Die zwei Brüder (Erzähler: Ali Sadeghi)
Um an der Beerdigung des Märtyrers Schahbazi teilnehmen zu
können machten wir uns auf den Weg zu einer der Grenzstädte.
In dieser Stadt war es Tradition, dass die Trauerfeier von
morgens bis mittags veranstaltet wurden, wobei den Besuchern
Toilettenkannen und Plastiktöpfe gebracht wurden, damit sie
sich waschen konnten.
Als ich ankam, waren Jawad und Ibrahim bereits dort. Ich
setzte mich neben Ibrahim. Er und Jawad waren sehr enge
Freunde, fast wie zwei Brüder. Ihre Witze waren immer sehr
interessant.
Am Ende der Sitzung brachten zwei Familienmitglieder des
Verstorbenen Plastiktöpfe. Die erste Person zu der sie gingen
war Jawad. Ibrahim flüsterte Jawad, der diese Tradition nicht
kannte, etwas ins Ohr! Jawad fragte mit lauter Stimme und
verwundert: „Meinst du es ernst?“ Ibrahim sagte leise „Sei
ruhig!“ Dann wandte sich Ibrahim mir zu und lachte leise in
sich hinein. Ich fragte: „Was ist passiert Ibrahim? Es ist
nicht gut, wenn du hier lachst!“
Er sagte: „Ich habe zu Jawad gesagt, wenn sie die
Toilettenkanne bringen, dann wasche bitte schön deinen Kopf
damit!“ Einige Momente später passierte es. Jawad erhielt die
Kanne und nach dem Waschen seiner Hände beugte er seinen Kopf
und schüttete soviel Wasser über sich, dass es nur so tropfte,
wobei er sich verwundert umschaute. Ich sagte: „Was hast du
gemacht Jawad! Hier ist doch keine Dusche!“ Ich gab ihm dann
meine Chafia, damit er sich den Kopf trocknen konnte.
***
Eines Tages verbreitete sich die Nachricht, dass Ibrahim,
Jawad und Reza Gudini nach einem Einsatz auf dem Rückweg sind.

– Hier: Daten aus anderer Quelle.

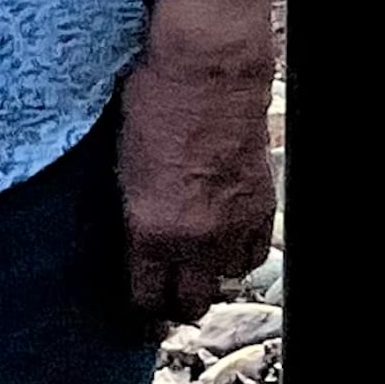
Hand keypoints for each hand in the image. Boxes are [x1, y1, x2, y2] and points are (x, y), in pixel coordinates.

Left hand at [118, 35, 276, 331]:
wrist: (208, 72)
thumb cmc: (153, 103)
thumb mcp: (122, 164)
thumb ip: (133, 213)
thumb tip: (137, 241)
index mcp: (150, 229)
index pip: (146, 297)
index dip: (141, 310)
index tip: (138, 312)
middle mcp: (195, 240)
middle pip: (191, 303)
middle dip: (177, 305)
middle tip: (168, 298)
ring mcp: (233, 227)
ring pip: (226, 283)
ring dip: (210, 278)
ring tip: (197, 268)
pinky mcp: (262, 209)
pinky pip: (253, 256)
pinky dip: (239, 256)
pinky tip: (225, 244)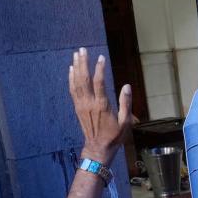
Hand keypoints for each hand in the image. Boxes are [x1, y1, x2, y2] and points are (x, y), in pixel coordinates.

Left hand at [69, 48, 131, 164]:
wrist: (98, 147)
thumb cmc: (115, 136)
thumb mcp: (125, 121)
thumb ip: (126, 103)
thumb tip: (126, 86)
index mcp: (102, 105)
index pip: (99, 82)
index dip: (99, 69)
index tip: (101, 57)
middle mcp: (89, 103)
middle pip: (83, 79)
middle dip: (83, 63)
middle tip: (82, 50)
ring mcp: (81, 105)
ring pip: (76, 83)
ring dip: (76, 68)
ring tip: (76, 55)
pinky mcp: (77, 108)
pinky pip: (72, 90)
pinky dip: (71, 78)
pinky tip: (71, 69)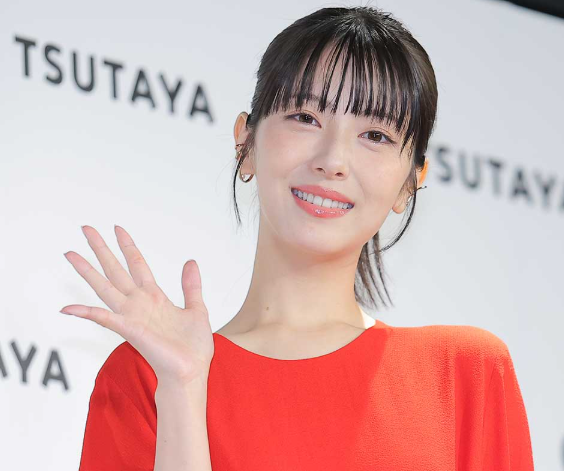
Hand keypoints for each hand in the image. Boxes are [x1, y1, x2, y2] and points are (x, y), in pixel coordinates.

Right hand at [61, 225, 213, 385]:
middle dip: (101, 249)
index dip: (128, 246)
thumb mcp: (197, 309)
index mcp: (155, 297)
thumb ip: (191, 286)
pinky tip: (68, 308)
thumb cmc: (193, 347)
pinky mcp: (130, 330)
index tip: (118, 228)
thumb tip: (191, 262)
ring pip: (105, 288)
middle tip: (86, 229)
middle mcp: (139, 304)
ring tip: (70, 254)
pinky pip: (105, 319)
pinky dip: (86, 313)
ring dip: (87, 271)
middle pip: (115, 270)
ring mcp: (132, 316)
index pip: (138, 265)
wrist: (191, 372)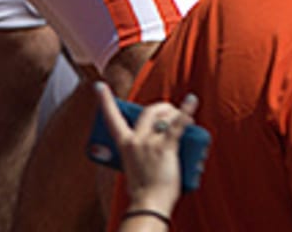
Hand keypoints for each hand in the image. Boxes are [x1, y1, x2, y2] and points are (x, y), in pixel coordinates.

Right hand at [95, 83, 198, 217]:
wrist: (149, 206)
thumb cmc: (145, 189)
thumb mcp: (134, 166)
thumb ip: (140, 150)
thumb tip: (158, 135)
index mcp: (124, 145)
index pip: (111, 119)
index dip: (104, 101)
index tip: (98, 86)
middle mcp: (135, 141)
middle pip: (149, 111)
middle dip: (164, 107)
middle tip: (173, 114)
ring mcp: (149, 143)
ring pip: (164, 115)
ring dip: (177, 113)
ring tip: (188, 121)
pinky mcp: (164, 148)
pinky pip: (177, 125)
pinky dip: (187, 111)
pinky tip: (192, 101)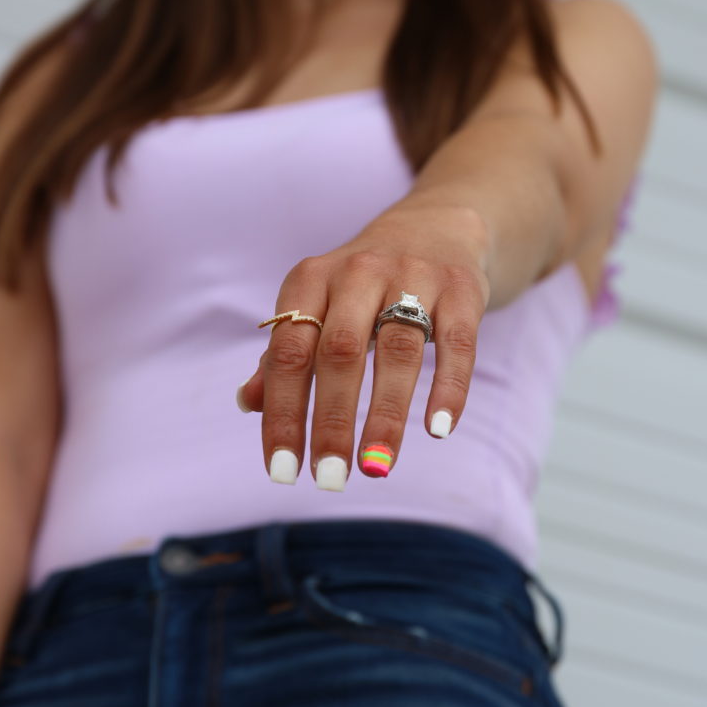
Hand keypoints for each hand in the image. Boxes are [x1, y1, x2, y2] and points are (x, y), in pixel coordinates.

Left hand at [236, 202, 490, 489]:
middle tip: (329, 479)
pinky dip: (448, 388)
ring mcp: (413, 277)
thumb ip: (285, 355)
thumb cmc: (363, 286)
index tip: (281, 470)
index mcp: (311, 280)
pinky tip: (437, 431)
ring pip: (397, 350)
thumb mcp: (317, 306)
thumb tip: (246, 404)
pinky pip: (457, 343)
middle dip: (332, 420)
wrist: (437, 228)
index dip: (283, 413)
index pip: (289, 353)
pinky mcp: (461, 289)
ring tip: (376, 468)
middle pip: (339, 352)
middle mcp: (358, 272)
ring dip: (386, 415)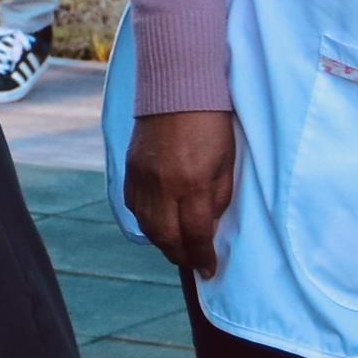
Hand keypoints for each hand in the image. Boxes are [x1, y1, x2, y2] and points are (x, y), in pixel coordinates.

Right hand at [126, 109, 236, 274]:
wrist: (177, 87)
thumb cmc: (211, 122)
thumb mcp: (226, 161)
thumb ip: (219, 197)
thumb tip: (209, 224)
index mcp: (192, 183)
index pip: (196, 234)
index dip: (203, 256)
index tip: (209, 270)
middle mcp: (163, 186)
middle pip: (167, 237)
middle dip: (181, 256)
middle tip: (193, 263)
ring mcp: (143, 178)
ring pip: (147, 226)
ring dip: (163, 244)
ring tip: (176, 249)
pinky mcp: (131, 169)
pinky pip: (134, 207)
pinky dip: (146, 222)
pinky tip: (158, 224)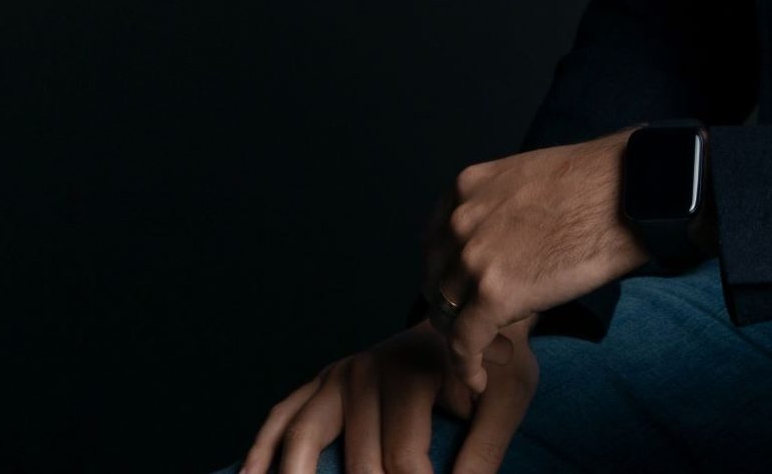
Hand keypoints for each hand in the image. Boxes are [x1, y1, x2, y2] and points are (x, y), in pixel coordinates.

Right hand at [237, 314, 539, 473]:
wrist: (471, 313)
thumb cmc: (493, 363)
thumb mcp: (510, 397)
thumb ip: (487, 449)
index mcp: (412, 373)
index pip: (404, 462)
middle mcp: (366, 371)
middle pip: (358, 462)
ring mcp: (338, 376)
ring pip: (304, 439)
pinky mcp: (322, 383)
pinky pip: (281, 416)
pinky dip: (261, 448)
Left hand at [422, 127, 652, 394]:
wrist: (629, 191)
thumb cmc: (596, 183)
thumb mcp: (527, 181)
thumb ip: (500, 211)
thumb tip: (504, 246)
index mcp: (464, 189)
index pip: (436, 246)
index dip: (451, 276)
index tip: (471, 296)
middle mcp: (458, 222)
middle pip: (437, 283)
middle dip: (458, 309)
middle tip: (488, 328)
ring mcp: (472, 259)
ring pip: (446, 316)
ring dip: (468, 340)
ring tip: (498, 351)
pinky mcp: (494, 295)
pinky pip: (465, 344)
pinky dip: (468, 368)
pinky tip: (480, 381)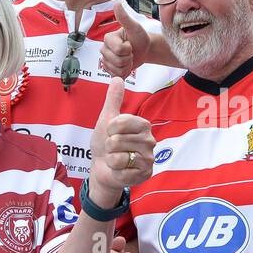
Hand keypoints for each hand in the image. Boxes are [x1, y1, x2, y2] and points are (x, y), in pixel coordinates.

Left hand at [87, 78, 153, 203]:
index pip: (120, 122)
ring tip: (116, 160)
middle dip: (109, 146)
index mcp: (143, 125)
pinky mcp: (145, 174)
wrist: (102, 169)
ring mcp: (149, 159)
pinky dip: (116, 172)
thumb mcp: (106, 120)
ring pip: (118, 156)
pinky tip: (121, 171)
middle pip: (117, 140)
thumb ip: (113, 100)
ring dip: (111, 159)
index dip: (109, 129)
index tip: (111, 133)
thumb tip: (117, 78)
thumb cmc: (105, 145)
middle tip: (113, 149)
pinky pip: (122, 170)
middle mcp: (150, 141)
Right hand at [101, 1, 150, 77]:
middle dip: (128, 58)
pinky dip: (125, 73)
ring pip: (116, 70)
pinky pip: (116, 76)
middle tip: (131, 52)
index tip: (130, 44)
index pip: (119, 49)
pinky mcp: (109, 70)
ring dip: (127, 66)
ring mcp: (106, 61)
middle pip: (117, 61)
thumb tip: (116, 4)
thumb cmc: (140, 37)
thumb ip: (124, 18)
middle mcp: (104, 49)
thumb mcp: (134, 27)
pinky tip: (126, 66)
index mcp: (108, 38)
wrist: (144, 49)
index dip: (128, 49)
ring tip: (129, 58)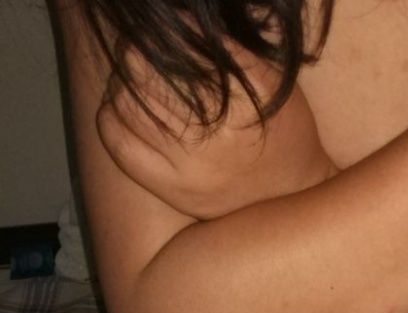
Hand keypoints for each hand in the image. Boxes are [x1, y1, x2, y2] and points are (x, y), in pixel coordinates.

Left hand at [96, 44, 336, 218]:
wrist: (294, 192)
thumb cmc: (282, 127)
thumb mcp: (270, 78)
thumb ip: (226, 49)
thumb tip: (175, 23)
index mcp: (246, 93)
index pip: (178, 43)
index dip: (162, 33)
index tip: (161, 34)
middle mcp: (217, 131)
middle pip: (142, 69)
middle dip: (135, 53)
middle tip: (139, 53)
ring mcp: (192, 165)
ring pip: (125, 104)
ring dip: (121, 84)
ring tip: (135, 83)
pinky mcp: (174, 189)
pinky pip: (120, 144)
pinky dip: (111, 118)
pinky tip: (124, 113)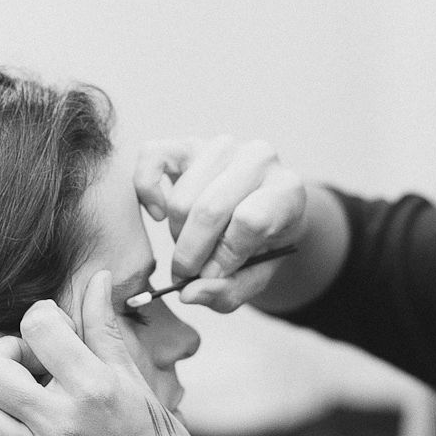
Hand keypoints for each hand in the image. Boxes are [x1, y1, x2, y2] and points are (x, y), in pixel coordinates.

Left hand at [0, 272, 231, 435]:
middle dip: (2, 356)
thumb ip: (104, 328)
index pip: (38, 325)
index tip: (53, 330)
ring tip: (12, 396)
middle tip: (24, 363)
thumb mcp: (135, 378)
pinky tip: (15, 427)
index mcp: (95, 386)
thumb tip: (98, 278)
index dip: (41, 317)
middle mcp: (63, 422)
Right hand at [134, 136, 305, 310]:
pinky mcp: (188, 142)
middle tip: (187, 273)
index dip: (226, 256)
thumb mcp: (258, 274)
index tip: (213, 276)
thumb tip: (189, 293)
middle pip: (210, 210)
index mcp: (288, 190)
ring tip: (191, 244)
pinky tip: (159, 213)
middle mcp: (259, 158)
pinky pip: (151, 158)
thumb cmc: (260, 244)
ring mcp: (222, 146)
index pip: (251, 220)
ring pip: (182, 198)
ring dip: (176, 232)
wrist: (260, 208)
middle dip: (191, 252)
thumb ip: (229, 291)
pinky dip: (148, 192)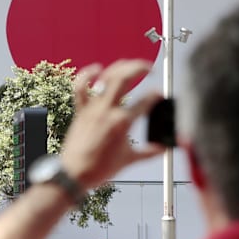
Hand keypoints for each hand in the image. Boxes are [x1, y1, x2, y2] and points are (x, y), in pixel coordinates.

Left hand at [61, 60, 164, 189]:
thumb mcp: (129, 160)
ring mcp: (92, 109)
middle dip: (139, 67)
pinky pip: (81, 88)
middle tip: (149, 68)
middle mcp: (107, 111)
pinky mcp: (80, 111)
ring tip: (129, 64)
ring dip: (118, 67)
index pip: (146, 101)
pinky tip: (96, 69)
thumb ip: (150, 152)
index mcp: (122, 122)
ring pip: (105, 78)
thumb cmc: (98, 169)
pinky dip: (86, 75)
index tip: (160, 96)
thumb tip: (164, 148)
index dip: (157, 96)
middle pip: (124, 78)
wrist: (73, 174)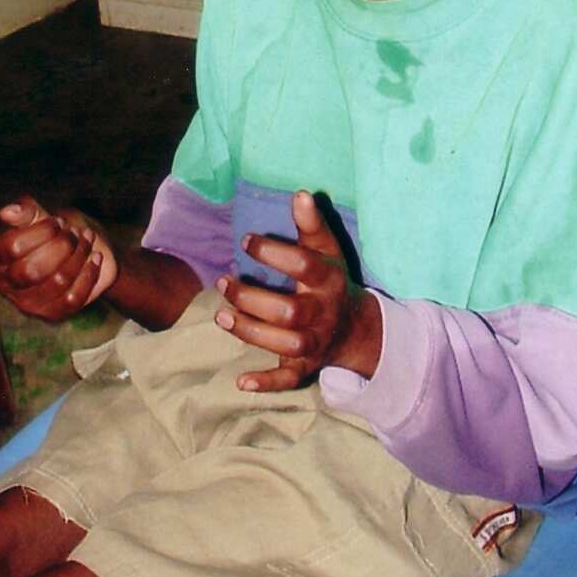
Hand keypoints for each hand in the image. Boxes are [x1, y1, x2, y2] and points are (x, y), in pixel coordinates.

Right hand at [0, 196, 116, 321]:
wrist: (84, 253)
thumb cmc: (56, 233)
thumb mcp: (41, 217)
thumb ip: (25, 212)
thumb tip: (6, 212)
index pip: (13, 247)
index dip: (41, 232)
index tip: (58, 222)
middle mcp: (6, 284)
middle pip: (32, 270)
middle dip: (61, 246)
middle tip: (74, 233)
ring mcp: (29, 303)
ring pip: (56, 282)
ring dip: (78, 256)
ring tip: (87, 240)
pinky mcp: (53, 313)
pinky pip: (73, 298)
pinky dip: (89, 274)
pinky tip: (96, 258)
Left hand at [212, 190, 381, 392]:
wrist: (356, 329)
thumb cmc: (331, 282)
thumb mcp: (327, 251)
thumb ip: (311, 225)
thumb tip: (300, 194)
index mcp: (328, 281)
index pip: (303, 266)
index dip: (274, 254)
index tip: (245, 241)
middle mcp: (322, 314)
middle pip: (289, 311)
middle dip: (253, 299)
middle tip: (224, 281)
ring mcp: (315, 342)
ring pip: (285, 344)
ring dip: (251, 332)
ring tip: (220, 315)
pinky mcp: (306, 366)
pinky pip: (289, 379)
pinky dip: (267, 383)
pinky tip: (241, 382)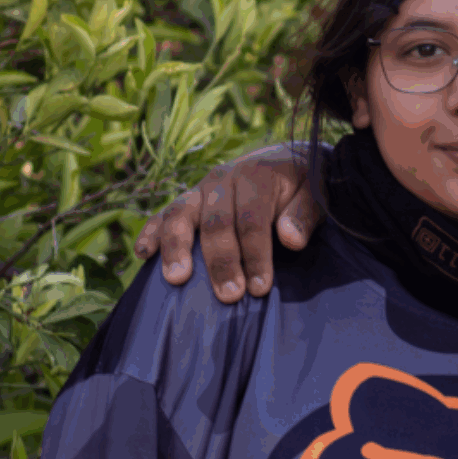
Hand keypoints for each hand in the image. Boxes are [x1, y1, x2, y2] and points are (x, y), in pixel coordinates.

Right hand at [133, 143, 320, 302]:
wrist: (285, 162)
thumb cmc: (302, 187)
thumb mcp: (314, 196)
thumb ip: (303, 215)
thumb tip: (290, 240)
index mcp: (255, 176)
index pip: (252, 219)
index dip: (255, 255)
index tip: (259, 288)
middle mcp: (222, 180)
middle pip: (215, 222)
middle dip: (221, 261)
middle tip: (229, 295)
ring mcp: (200, 190)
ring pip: (180, 214)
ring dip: (176, 247)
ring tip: (176, 279)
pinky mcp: (187, 202)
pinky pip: (162, 215)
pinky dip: (151, 233)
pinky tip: (143, 254)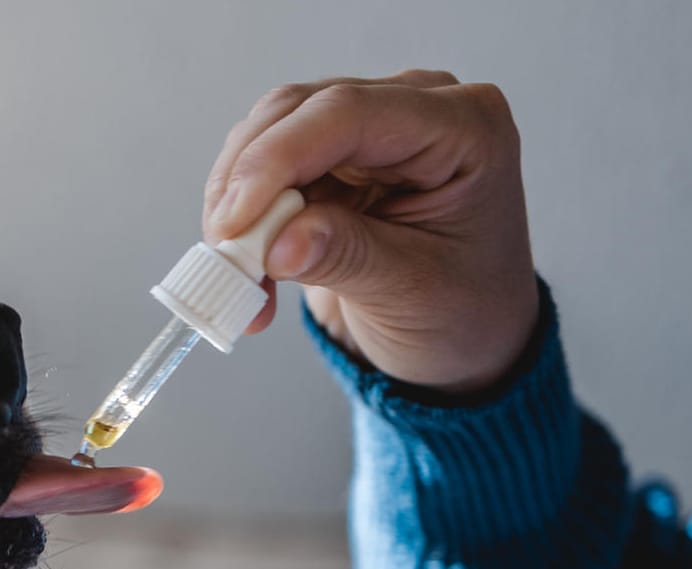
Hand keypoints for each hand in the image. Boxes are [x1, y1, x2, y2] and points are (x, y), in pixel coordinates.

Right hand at [204, 72, 537, 395]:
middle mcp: (415, 109)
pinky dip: (243, 221)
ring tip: (243, 280)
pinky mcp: (331, 155)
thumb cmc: (464, 311)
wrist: (465, 338)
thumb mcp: (411, 292)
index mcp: (464, 128)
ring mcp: (370, 128)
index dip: (278, 159)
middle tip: (226, 257)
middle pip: (298, 113)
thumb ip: (345, 257)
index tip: (233, 223)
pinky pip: (262, 169)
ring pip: (267, 135)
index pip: (350, 113)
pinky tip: (251, 274)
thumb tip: (275, 244)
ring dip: (237, 206)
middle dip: (247, 183)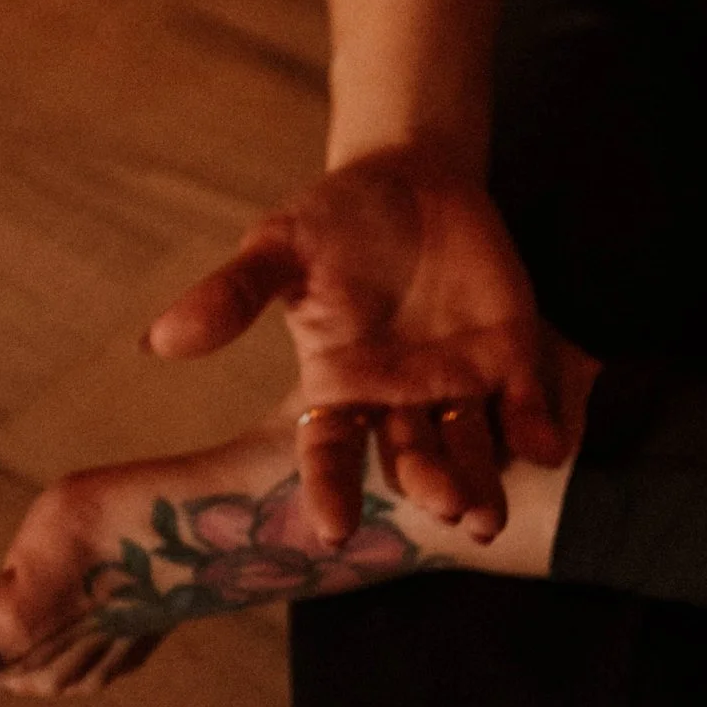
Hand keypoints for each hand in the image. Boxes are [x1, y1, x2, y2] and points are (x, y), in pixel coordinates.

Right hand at [145, 146, 567, 543]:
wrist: (412, 177)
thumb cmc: (333, 220)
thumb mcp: (279, 248)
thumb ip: (232, 295)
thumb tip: (158, 340)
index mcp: (338, 384)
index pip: (330, 451)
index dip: (331, 490)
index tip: (332, 530)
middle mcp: (398, 399)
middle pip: (409, 460)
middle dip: (426, 486)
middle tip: (442, 510)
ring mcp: (456, 381)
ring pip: (468, 446)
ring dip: (480, 480)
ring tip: (486, 515)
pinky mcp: (510, 353)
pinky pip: (525, 401)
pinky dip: (536, 426)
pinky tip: (548, 445)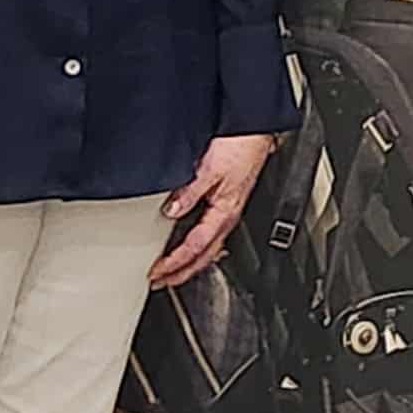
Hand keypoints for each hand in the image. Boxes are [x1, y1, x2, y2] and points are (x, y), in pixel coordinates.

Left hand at [152, 132, 275, 287]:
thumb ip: (190, 191)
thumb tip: (172, 211)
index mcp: (224, 212)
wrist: (256, 130)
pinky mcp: (228, 202)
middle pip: (203, 256)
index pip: (195, 247)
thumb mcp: (209, 169)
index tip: (156, 272)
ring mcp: (229, 211)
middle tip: (160, 282)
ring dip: (189, 263)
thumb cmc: (241, 146)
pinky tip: (193, 245)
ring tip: (172, 271)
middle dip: (181, 273)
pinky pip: (211, 235)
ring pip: (208, 249)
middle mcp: (228, 216)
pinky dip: (199, 247)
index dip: (174, 262)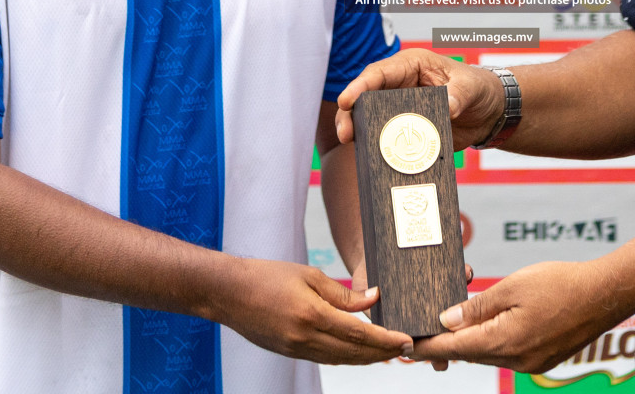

Wir freuten uns sehr, dass sie heil und gesund waren. Wir
versammelten uns vor dem Stützpunkt des Andarzgu-Teams und
schon einige Minuten später sahen wir ihr Auto. Ibrahim und
Reza stiegen aus. Ihre Freunde begrüßten sie herzlich. Einer
von ihnen fragte: „Ibrahim, wo ist denn Jawad?“ Alle schwiegen
einen Augenblick. Ibrahim zögerte und sagte mit Tränen in den
Augen: „Jawad!“, dann schaute er zum Auto. Jemand lag auf dem
Rücksitz mit einer Decke bedeckt! Tödliche Stille herrschte.
Ibrahim schrie: „Jawad...Jawad! Auf einmal brach er in
Tränen aus. Manche von seinen Freunden schrieen weinend nach
Jawad! Dann stürzten sie zum Auto. Von dem Weinen der anderen
wurde Jawad plötzlich wach. Er setzte sich hin und fragte
erstaunt: „Was ist passiert?“
Unsere Freunde suchten wütend mit noch nassen Augen
Ibrahim. Er aber war schon im Gebäude verschwunden!